I’m the head of the biggest criminal organization in the world, not a husband who comes home every day for dinner. Not a soccer dad. Not a man who gets to have the trappings of a normal life. It’s the price for the life I’ve led, the one I continue to lead, and I was always happy to pay it.
There’s no reason to start pushing against it now.
The only way to keep Sofia safe is to make sure that she’s too afraid to disobey me—for her to feel that my power over her is absolute, for her to know better than to ignore my orders. She can’t think that we’re equals, that there’s an intimacy between us or a partnership.

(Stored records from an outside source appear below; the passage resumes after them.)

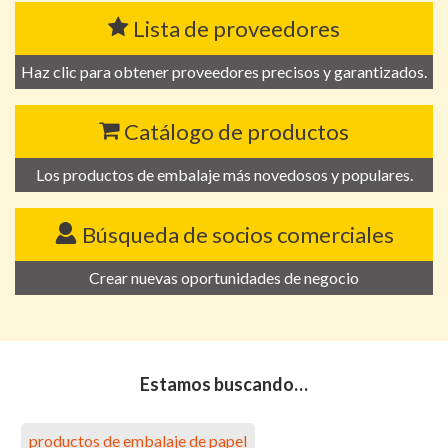
Lista de proveedores
Haz clic para obtener proveedores precisos y garantizados.
Catálogo de productos
Los productos de embalaje más novedosos y populares.
Búsqueda de socios comerciales
Crear nuevas oportunidades de negocio
Estamos buscando…
productos de embalaje de papel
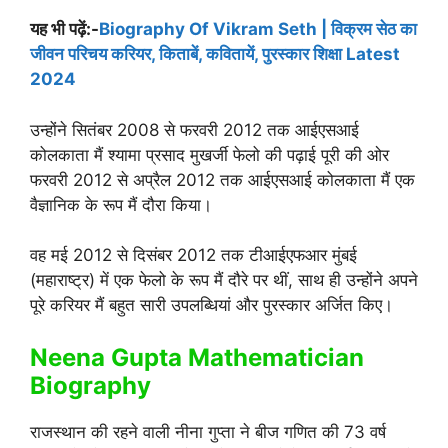
यह भी पढ़ें:-
Biography Of Vikram Seth | विक्रम सेठ का
जीवन परिचय करियर, किताबें, कवितायें, पुरस्कार शिक्षा Latest
2024
उन्होंने सितंबर 2008 से फरवरी 2012 तक आईएसआई
कोलकाता मैं श्यामा प्रसाद मुखर्जी फेलो की पढ़ाई पूरी की ओर
फरवरी 2012 से अप्रैल 2012 तक आईएसआई कोलकाता मैं एक
वैज्ञानिक के रूप मैं दौरा किया।
वह मई 2012 से दिसंबर 2012 तक टीआईएफआर मुंबई
(महाराष्ट्र) में एक फेलो के रूप मैं दौरे पर थीं, साथ ही उन्होंने अपने
पूरे करियर मैं बहुत सारी उपलब्धियां और पुरस्कार अर्जित किए।
Neena Gupta Mathematician
Biography
राजस्थान की रहने वाली नीना गुप्ता ने बीज गणित की 73 वर्ष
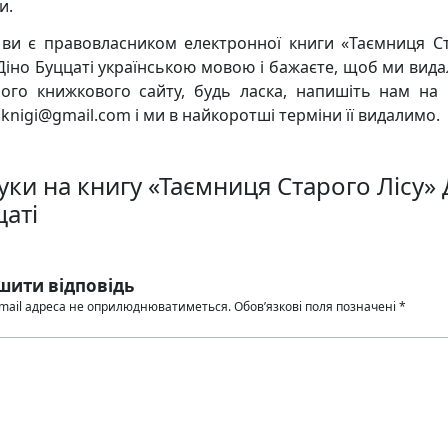
и.
ви є правовласником електронної книги «Таємниця С
 Діно Буццаті українською мовою і бажаєте, щоб ми видал
ого книжкового сайту, будь ласка, напишіть нам на
knigi@gmail.com і ми в найкоротші терміни її видалимо.
уки на книгу «Таємниця Старого Лісу» 
цаті
шити відповідь
mail адреса не оприлюднюватиметься.
Обов’язкові поля позначені
*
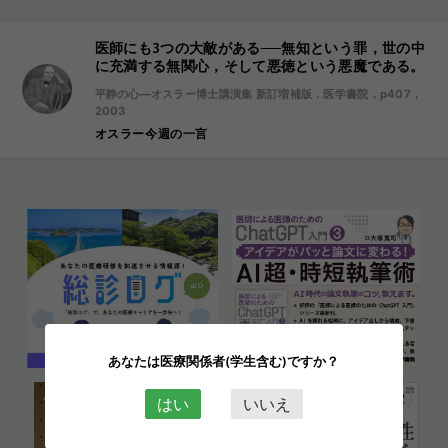
医師にも3つの大敵がある──無知という罪，世の中
に充満する無関心，そして悪徳という悪魔である。
平静の心―オスラー博士講演集 新訂増補版．医学書院，p407，
2003
オスラー今週の一言
あなたは医療関係者(学生含む)ですか？
はい
いいえ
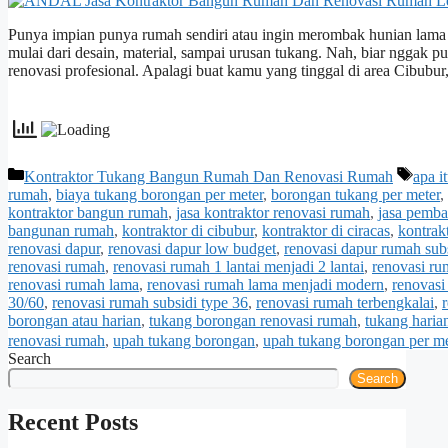
Punya impian punya rumah sendiri atau ingin merombak hunian lama 
mulai dari desain, material, sampai urusan tukang. Nah, biar nggak pus
renovasi profesional. Apalagi buat kamu yang tinggal di area Cibubur
Categories
Tags
Kontraktor Tukang Bangun Rumah Dan Renovasi Rumah
apa i
rumah
,
biaya tukang borongan per meter
,
borongan tukang per meter
,
kontraktor bangun rumah
,
jasa kontraktor renovasi rumah
,
jasa pemb
bangunan rumah
,
kontraktor di cibubur
,
kontraktor di ciracas
,
kontrak
renovasi dapur
,
renovasi dapur low budget
,
renovasi dapur rumah sub
renovasi rumah
,
renovasi rumah 1 lantai menjadi 2 lantai
,
renovasi ru
renovasi rumah lama
,
renovasi rumah lama menjadi modern
,
renovasi
30/60
,
renovasi rumah subsidi type 36
,
renovasi rumah terbengkalai
,
borongan atau harian
,
tukang borongan renovasi rumah
,
tukang haria
renovasi rumah
,
upah tukang borongan
,
upah tukang borongan per me
Search
Search
Recent Posts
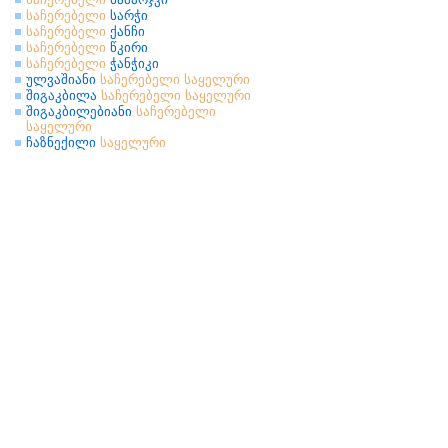
საჩერებელი
სარჭი
საჩერებელი
ქანჩი
საჩერებელი
წკირი
საჩერებელი
ჭანჭიკი
ულვაშიანი
საჩერებელი
საყელური
შიგაკბილა
საჩერებელი
საყელური
შიგაკბილებიანი
საჩერებელი
საყელური
ჩაზნექილი
საყელური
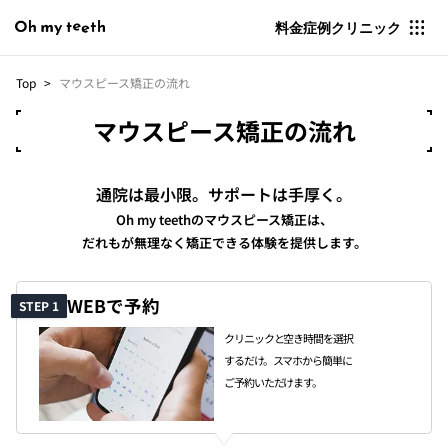
料金
症例
クリニック
Top
マウスピース矯正の流れ
マウスピース矯正の流れ
通院は最小限。サポートは手厚く。
Oh my teethのマウスピース矯正は、
だれもが無理なく矯正できる体験を提供します。
マウスピース矯正の流れ
WEBで予約
STEP 1
クリニックと空き時間を選択
するだけ。スマホから簡単に
ご予約いただけます。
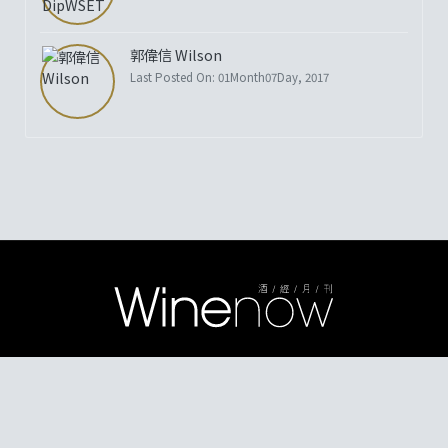
郭偉信 Wilson
Last Posted On: 01Month07Day, 2017
© Copyright 2026 Winenow - All Rights Reserved
Under the law of Hong Kong, intoxicating liquor must not be sold or
supplied to a minor in the course of business. 根據香港法律，不得在業務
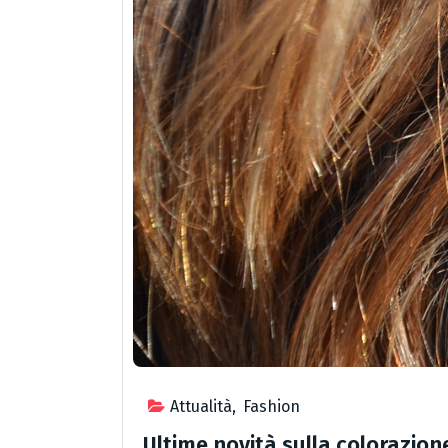
Attualità
,
Fashion
Ultime novità sulla colorazione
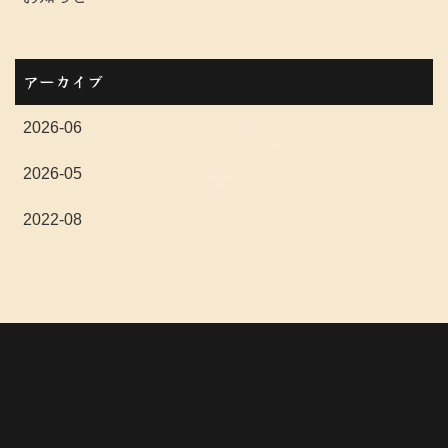
アーカイブ
2026-06
2026-05
2022-08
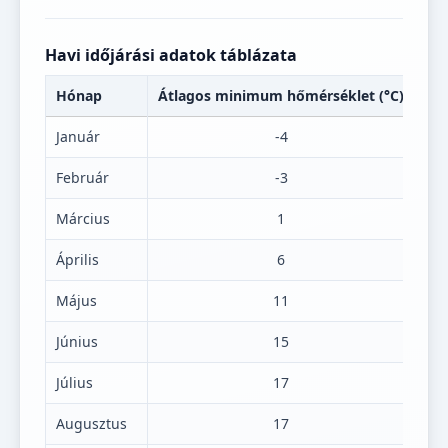
Havi időjárási adatok táblázata
Hónap
Átlagos minimum hőmérséklet (°C)
Át
Január
-4
Február
-3
Március
1
Április
6
Május
11
Június
15
Július
17
Augusztus
17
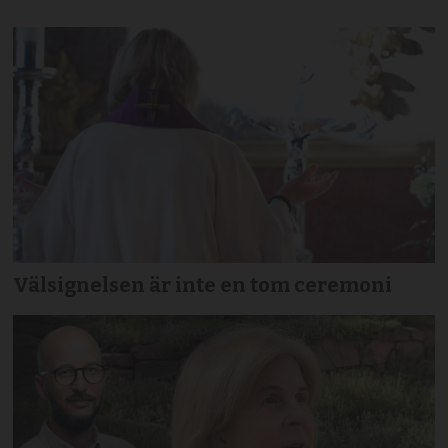
Välsignelsen är inte en tom ceremoni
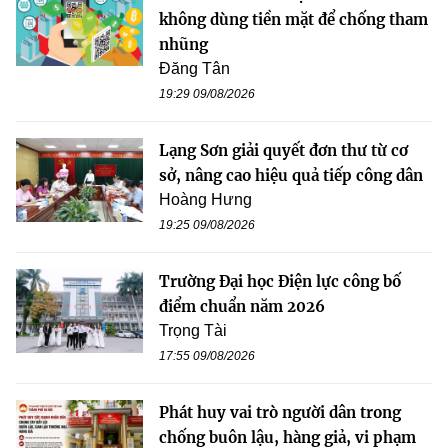
không dùng tiền mặt để chống tham
nhũng
Đăng Tân
19:29 09/08/2026
Lạng Sơn giải quyết đơn thư từ cơ
sở, nâng cao hiệu quả tiếp công dân
Hoàng Hưng
19:25 09/08/2026
Trường Đại học Điện lực công bố
điểm chuẩn năm 2026
Trọng Tài
17:55 09/08/2026
Phát huy vai trò người dân trong
chống buôn lậu, hàng giả, vi phạm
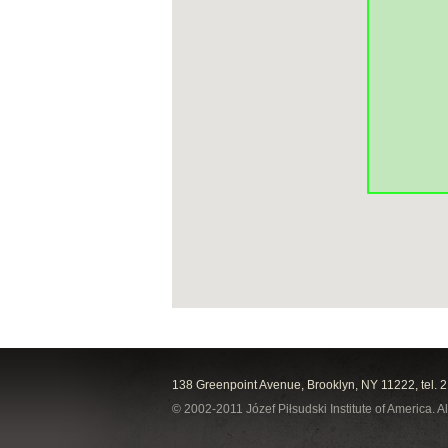
138 Greenpoint Avenue, Brooklyn, NY 11222, tel. 
© 2002-2011 Józef Piłsudski Institute of America. Al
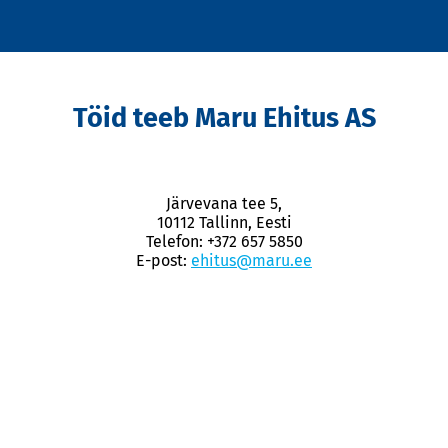
Töid teeb Maru Ehitus AS
Järvevana tee 5,
10112 Tallinn, Eesti
Telefon: +372 657 5850
E-post:
ehitus@maru.ee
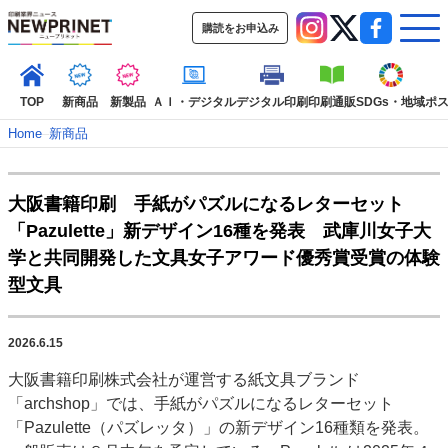
購読をお申込み
TOP
新商品
新製品
ＡＩ・デジタル
デジタル印刷
印刷通販
SDGs・地域
ポ
Home
–
新商品
インデックス
大阪書籍印刷 手紙がパズルになるレターセット
TOP
新着記事
特集記事
動画コンテンツ
「Pazulette」新デザイン16種を発表 武庫川女子大
インタビュー
コレクション
学と共同開発した文具女子アワード優秀賞受賞の体験
カテゴリー一覧
型文具
新商品
新製品
ＡＩ・デジタル
デジタル印刷
印刷通販
SDGs・地域
ポストプレス
ビジネス
イベント
信用情報
業界
2026.6.15
市場・統計
人事・移転・異動・訃報
大阪書籍印刷株式会社が運営する紙文具ブランド
「archshop」では、手紙がパズルになるレターセット
特集記事カテゴリー一覧
「Pazulette（パズレッタ）」の新デザイン16種類を発表。
2022 見える化・MIS特集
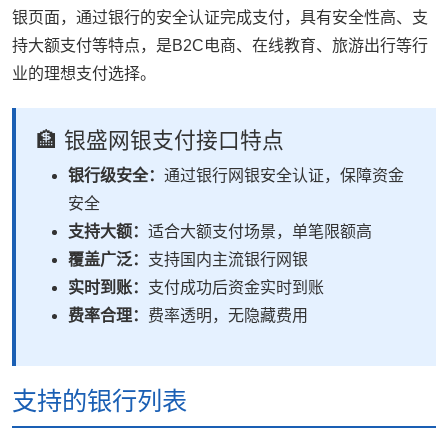
银页面，通过银行的安全认证完成支付，具有安全性高、支
持大额支付等特点，是B2C电商、在线教育、旅游出行等行
业的理想支付选择。
🏦 银盛网银支付接口特点
银行级安全：
通过银行网银安全认证，保障资金
安全
支持大额：
适合大额支付场景，单笔限额高
覆盖广泛：
支持国内主流银行网银
实时到账：
支付成功后资金实时到账
费率合理：
费率透明，无隐藏费用
支持的银行列表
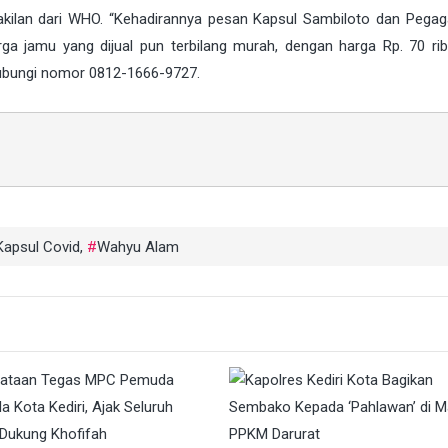
kilan dari WHO. “Kehadirannya pesan Kapsul Sambiloto dan Pegag
a jamu yang dijual pun terbilang murah, dengan harga Rp. 70 ri
hubungi nomor 0812-1666-9727.
Kapsul Covid
,
Wahyu Alam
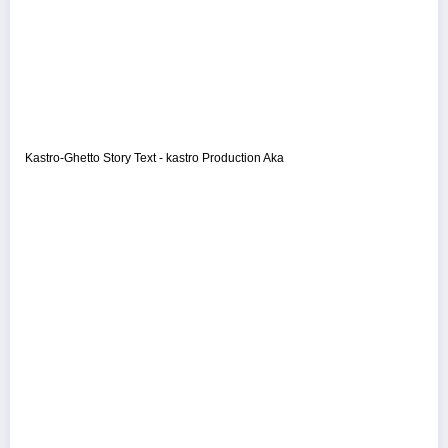
Kastro-Ghetto Story Text - kastro Production Aka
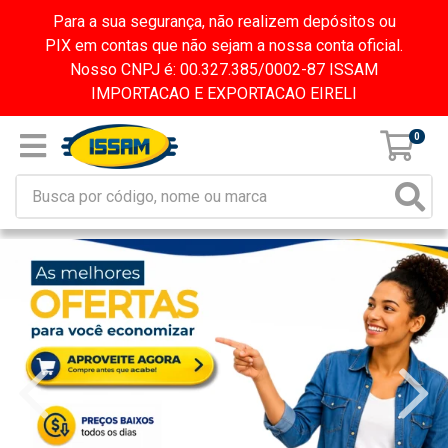
Para a sua segurança, não realizem depósitos ou
PIX em contas que não sejam a nossa conta oficial.
Nosso CNPJ é: 00.327.385/0002-87 ISSAM
IMPORTACAO E EXPORTACAO EIRELI
0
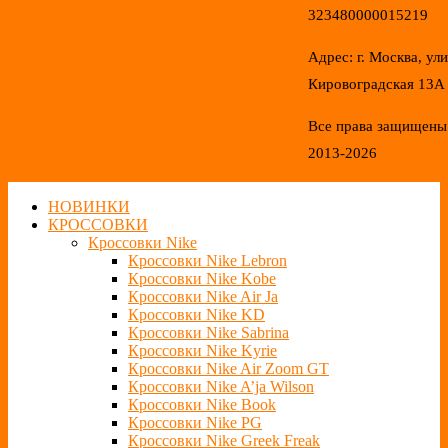
323480000015219
Адрес: г. Москва, ул
Кировоградская 13А
Все права защищены
2013-2026
НОВИНКИ
КРОССОВКИ
Кроссовки Nike
Кроссовки Nike Lebron
Кроссовки Nike Kobe
Кроссовки Nike Air Ja
Кроссовки Nike KD
Кроссовки Nike Sabrina
Кроссовки Nike Kyrie
Кроссовки Nike Air Zoom GT
Кроссовки Nike A’ja Wilson
Кроссовки Nike Book
Кроссовки Nike PG
Кроссовки Nike Greek Freak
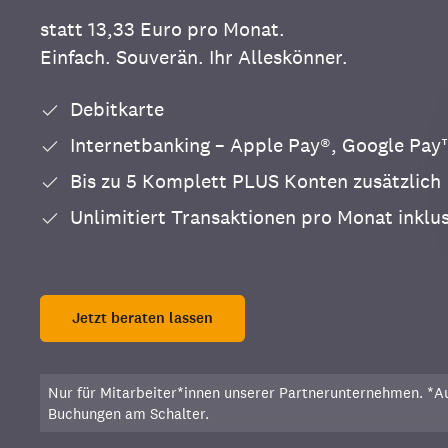
statt 13,33 Euro pro Monat.
Einfach. Souverän. Ihr Alleskönner.
Debitkarte
Internetbanking – Apple Pay®, Google Pa
Bis zu 5 Komplett PLUS Konten zusätzlich
Unlimitiert Transaktionen pro Monat inklu
Jetzt beraten lassen
Nur für Mitarbeiter*innen unserer Partnerunternehmen. *
Buchungen am Schalter.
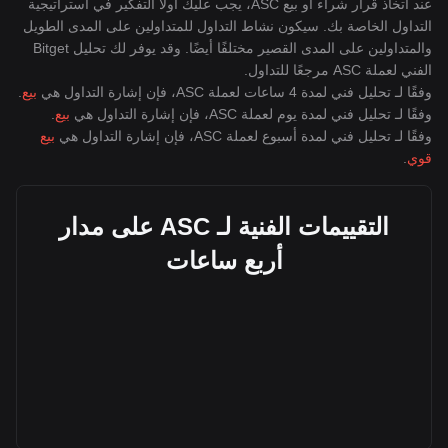
عند اتخاذ قرار شراء أو بيع ASC، يجب عليك أولاً التفكير في استراتيجية
التداول الخاصة بك. سيكون نشاط التداول للمتداولين على المدى الطويل
والمتداولين على المدى القصير مختلفًا أيضًا. وقد يوفر لك تحليل Bitget
الفني لعملة ASC مرجعًا للتداول.
وفقًا لـ تحليل فني لمدة 4 ساعات لعملة ASC، فإن إشارة التداول هي
بيع
.
وفقًا لـ تحليل فني لمدة يوم لعملة ASC، فإن إشارة التداول هي
بيع
.
وفقًا لـ تحليل فني لمدة أسبوع لعملة ASC، فإن إشارة التداول هي
بيع
قوي
.
التقييمات الفنية لـ ASC على مدار
أربع ساعات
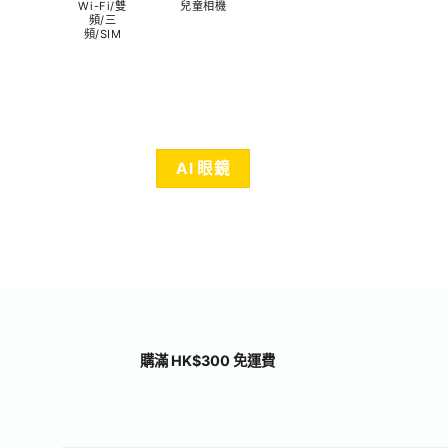
Wi-Fi/雙
兒童相機
頻/三
頻/SIM
AI 眼鏡
購滿 HK$300 免運費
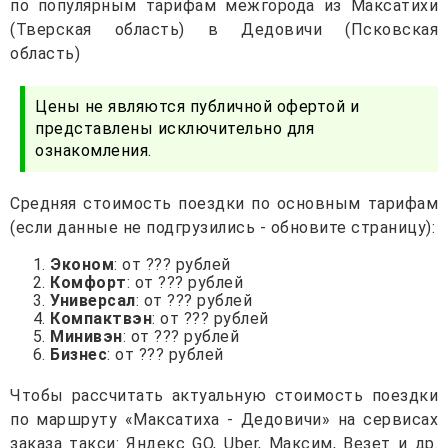
по популярным тарифам межгорода из Максатихи
(Тверская область) в Дедовичи (Псковская
область)
Цены не являются публичной офертой и
представлены исключительно для
ознакомления.
Средняя стоимость поездки по основным тарифам
(если данные не подгрузились - обновите страницу):
Эконом
: от ??? рублей
Комфорт
: от ??? рублей
Универсал
: от ??? рублей
Компактвэн
: от ??? рублей
Минивэн
: от ??? рублей
Бизнес
: от ??? рублей
Чтобы рассчитать актуальную стоимость поездки
по маршруту «Максатиха - Дедовичи» на сервисах
заказа такси: Яндекс GO, Uber, Максим, Везет и др.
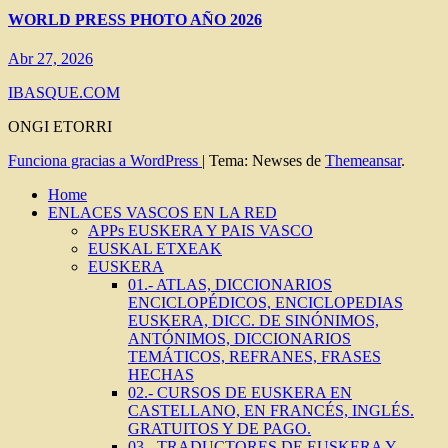
WORLD PRESS PHOTO AÑO 2026
Abr 27, 2026
IBASQUE.COM
ONGI ETORRI
Funciona gracias a WordPress
|
Tema: Newses de
Themeansar
.
Home
ENLACES VASCOS EN LA RED
APPs EUSKERA Y PAIS VASCO
EUSKAL ETXEAK
EUSKERA
01.- ATLAS, DICCIONARIOS
ENCICLOPÉDICOS, ENCICLOPEDIAS
EUSKERA, DICC. DE SINÓNIMOS,
ANTÓNIMOS, DICCIONARIOS
TEMÁTICOS, REFRANES, FRASES
HECHAS
02.- CURSOS DE EUSKERA EN
CASTELLANO, EN FRANCÉS, INGLÉS.
GRATUITOS Y DE PAGO.
03.- TRADUCTORES DE EUSKERA Y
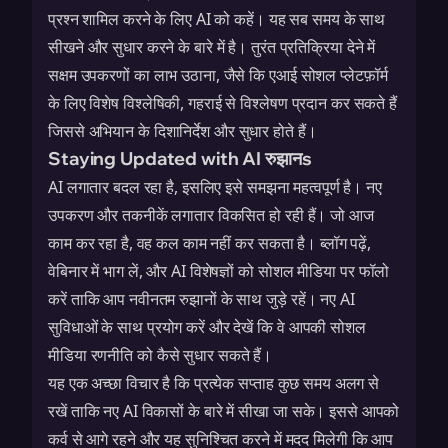
प्रश्न शामिल करने के लिए AI को कहें। यह सब समय के साथ
सीखने और सुधार करने के बारे में है। तुरंत प्रतिक्रिया देने में
सक्षम उपकरणों का लाभ उठाना, जैसे कि
एआई सोशल प्लेटफ़ॉर्म
के लिए विशेष विश्लेषिकी
, गहराई से विश्लेषण प्रदान कर सकते हैं
जिससे अभियान के दिशानिर्देश और सुधार होते हैं।
Staying Updated with AI रुझानs
AI लगातार बदल रहा है, इसलिए इसे समझना महत्वपूर्ण है। नए
उपकरण और तकनीकें लगातार विकसित हो रही हैं। जो आज
काम कर रहा है, वह कल काम नहीं कर सकता है। ब्लॉग पढ़ें,
वेबिनार में भाग लें, और AI विशेषज्ञों को सोशल मीडिया पर फॉलो
करें ताकि आप नवीनतम रुझानों के साथ जुड़े रहें। नए AI
सुविधाओं के साथ प्रयोग करें और देखें कि वे आपकी सोशल
मीडिया रणनीति को कैसे सुधार सकते हैं।
यह एक अच्छा विचार है कि प्रत्येक सप्ताह कुछ समय अलग से
रखें ताकि नए AI विकासों के बारे में सीखा जा सके। इससे आपको
कर्व से आगे रहने और यह सुनिश्चित करने में मदद मिलेगी कि आप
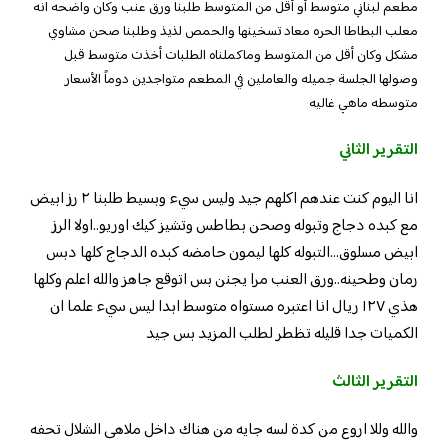
مطعم لبناني متوسط أو أقل من المتوسط طلبنا ورق عنب وكان واضحه انه
معلب البطاطا الحره معاد تسخينها والحمص لذيذ وطلبنا صحن مشاوي
مشكل وكان أقل من المتوسط وماكملناه الطلبات أخذت متوسط قبل
وصولها الجلسة جميله والعاملين في المطعم متواجدين دوماً الأسعار
متوسطه ماهي غاليه
التقرير الثاني
انا اليوم كنت عندهم اكلهم جيد وليس سيء وبسيط طلبنا ٢ رز ابيض
مع كبده دجاج وتبوله وصحن بطاطس وتشيز كيك اوريو..اولا الرز
ابيض مسلوق…التبوله كلها ليمون حامضه كبده الدجاج كلها دبس
رمان وطحينه..ورق العنب مرا يجنن بس اتوقع جاهز والله اعلم وكلها
هذي ١٢٧ ريال انا اعتبره مستواه متوسط ابدا ليس سيء علما ان
الكميات جدا قليله تظطر لطلب المزيد بس جيد
التقرير الثالث
والله وللا اروع من كدة لسه جايه من هناك داخل ملاهى الشلال تحفه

It will only get her killed.
And if I allow that kind of closeness between us, and she gets herself murdered, it will shatter me. I know that. I’ll do things I never would have otherwise, to save or avenge her.
I was never meant to have love. Never meant to have a wife that was anything more than a pretty trophy to take out occasionally and parade around, more than something to stick my cock into occasionally when I wanted to take my pleasure at home, with less effort than it took to pick up another woman. That was the mindset I’d clung to when I was told I’d have to marry Sofia to save her life.
I don’t know when I lost it. But that changes today. Now.
Sofia is in the kitchen when I find her. She turns around with a smile on her face, only for it to die when she sees the expression on mine, the blood still spattering my skin and shirt.Good,I think, my brain feeling thick and slow with emotion, with the amount of discipline it takes to force myself to follow through on this. Her smile fades to a look of apprehension and then fear as I stalk towards her, and her shriek when I swing her up into my arms and toss her over my shoulder makes my chest ache more than it should.
“Put me down! Luca, what’s going on—” she shouts, struggling in my grasp, but I hold on to her all the way to the bedroom. With a swift motion, I deposit her on the floor, trying to restrain the lust that rises up in me when I take in what she’s wearing—a denim miniskirt and a white crop top made of some soft material that begs for me to run my hands over it.
“I know you went to the hospital.” My voice is dark, gravelly, raspy from all the talking I’ve done today, trying to convince the Russians to roll over on Viktor so they could keep at least a few of their finger or toenails. “What did I tell you, Sofia?”
“You told me to stay here,” she says in a small voice. “But Caterina—”
“I don’t care.” I see her recoil at the harshness in my voice, but I don’t stop. “I don’t care what your excuses are. Do you know what I did today, Sofia?”